= What the exercise asks =
According to the text below on Baltimore's industrial zoning, how much industrial land did Baltimore down-zone to residential or commercial categories between 2005 and 2015?

= Text provided =
=== Begin Enclosure ===

Union is one of Baltimore’s best success stories of the past decade. In just four years, the home-grown company has grown from a team of three founders to more than 20 employees. The micro-brewer is distributed statewide and is looking to triple its production in the next five years. There’s only one problem: Union’s current facility is too small to handle this rapid expansion. Despite being located in the heart of Baltimore’s historically industrial Jones Falls Valley, the brewer has spent months searching unsuccessfully for a new space. Its neighbors across the river (a plastics company and a Pepsi bottling plant) plan to vacate their facilities in the next 18 months, and the locations would be perfect for Union. But a handful of residential developers are busy convincing the city to rezone these industrial sites to suit their plans instead. If that happens, the city stands to lose not only the existing jobs at Union Craft Brewery and more than 100 new jobs the expansion will create, but hundreds of other employment opportunities in a resurgent sector that many people seem to have mistaken for dead.

Between 2005 and 2015, Baltimore down-zoned over 400 acres of industrial land to residential or commercial categories. During that same time, it added only 67 acres of new industrial zoning, all at the former site of the Hollander Ridge public housing project, demolished in 2000. With the massive forthcoming Port Covington development (led by Under Armour CEO Kevin Plank) and the aforementioned projects in the pipeline for the Jones Falls Valley, Baltimore will likely end up losing much more industrially zoned land in the coming years.

Much of this rezoning has been at the request of developers working along Baltimore’s waterfront neighborhoods, smelling gold beneath the rust. Many in Baltimore champion the renovation of old industrial buildings into luxury condos and yoga studios as “creative placemaking,” turning our obsolete past into an industrial-chic future. But as a wave of development sweeps over (certain parts of) Baltimore, we should stop and ask: Whose future are we building?

The reality is that once a city gives up an industrial area, it never comes back. An industrial building-turned-luxury-apartment-complex can generate in one month of rent what an industrial user would pay in a year. Oftentimes, the neighbors — especially if they are also newcomers to the area — are happy to see the change, because it means an end to the noxious smells and loud noises of the former tenant, and if they own, an increase in their own property values. For local governments, it means an increase in the tax base. So from a market perspective, everybody wins.

But if you look closer, the math gets fuzzy. Especially in a city like Baltimore where 75 percent of residents over the age of 25 do not have a college degree and unemployment levels hover around 8 percent. For young black men in Baltimore, unemployment is around 37 percent. The roots of this jobs crisis can be at least partially attributed to the sharp decline in manufacturing jobs in our region over the last 50 years, driven by companies offshoring their operations.

=== End Enclosure ===

= Stored data =
=== Begin Enclosure ===

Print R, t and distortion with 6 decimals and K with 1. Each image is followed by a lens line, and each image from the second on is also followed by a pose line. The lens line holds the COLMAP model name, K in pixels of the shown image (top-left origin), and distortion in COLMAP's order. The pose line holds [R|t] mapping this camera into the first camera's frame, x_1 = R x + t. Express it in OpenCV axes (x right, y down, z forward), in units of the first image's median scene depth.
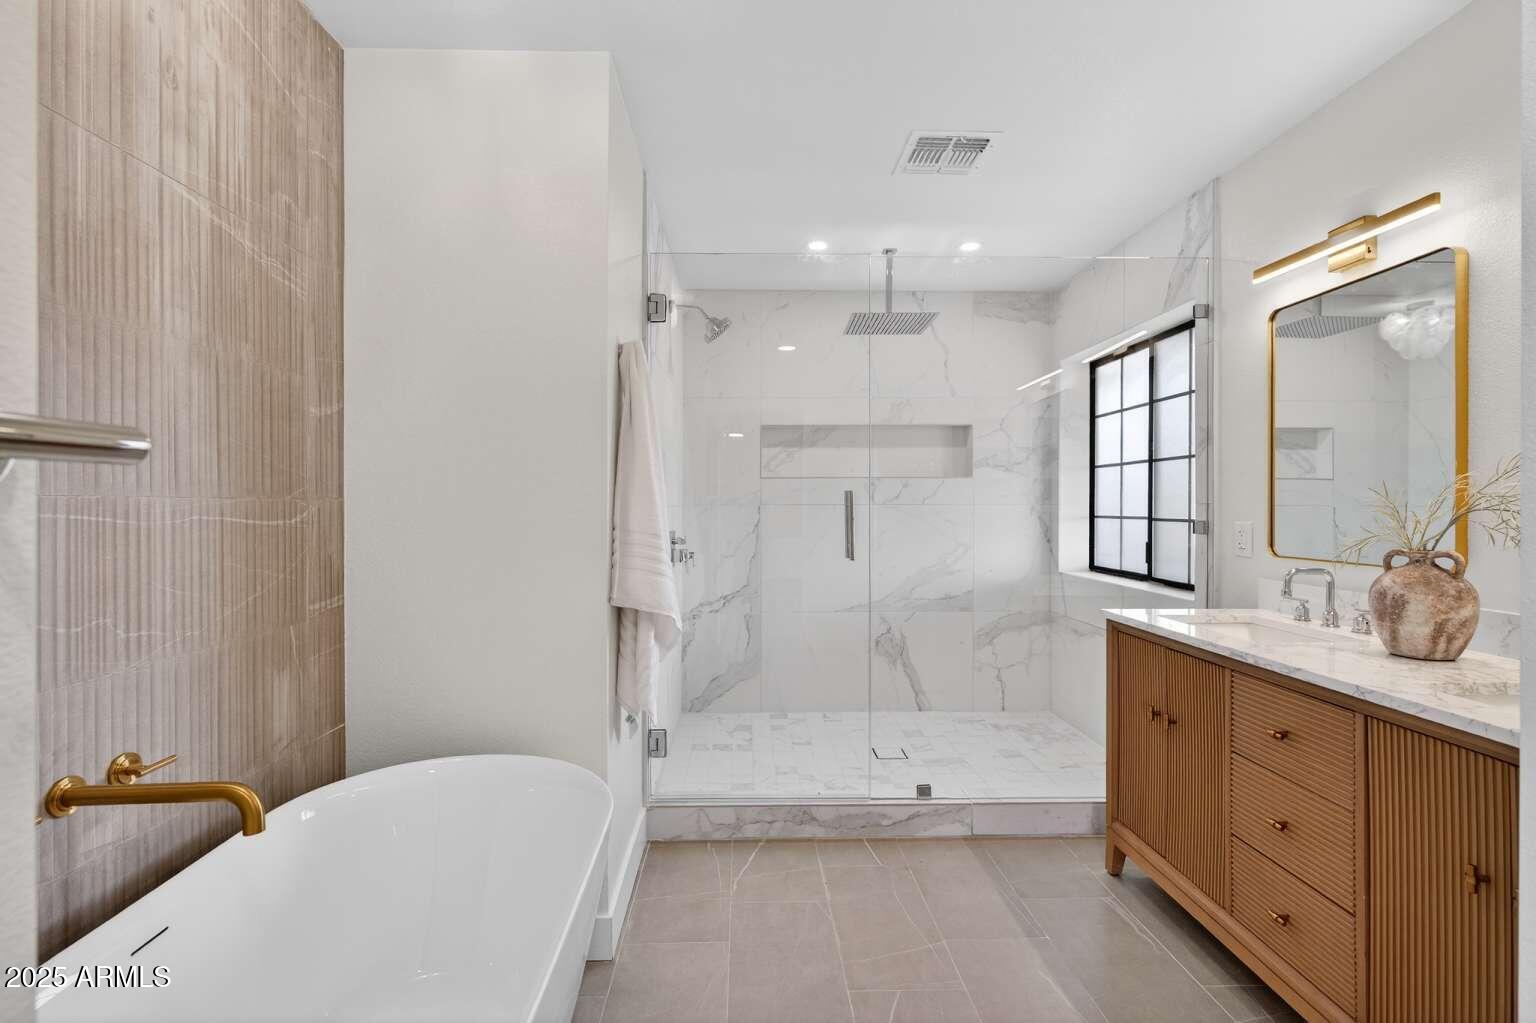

=== End Enclosure ===

= Solution =
Over 400 acres.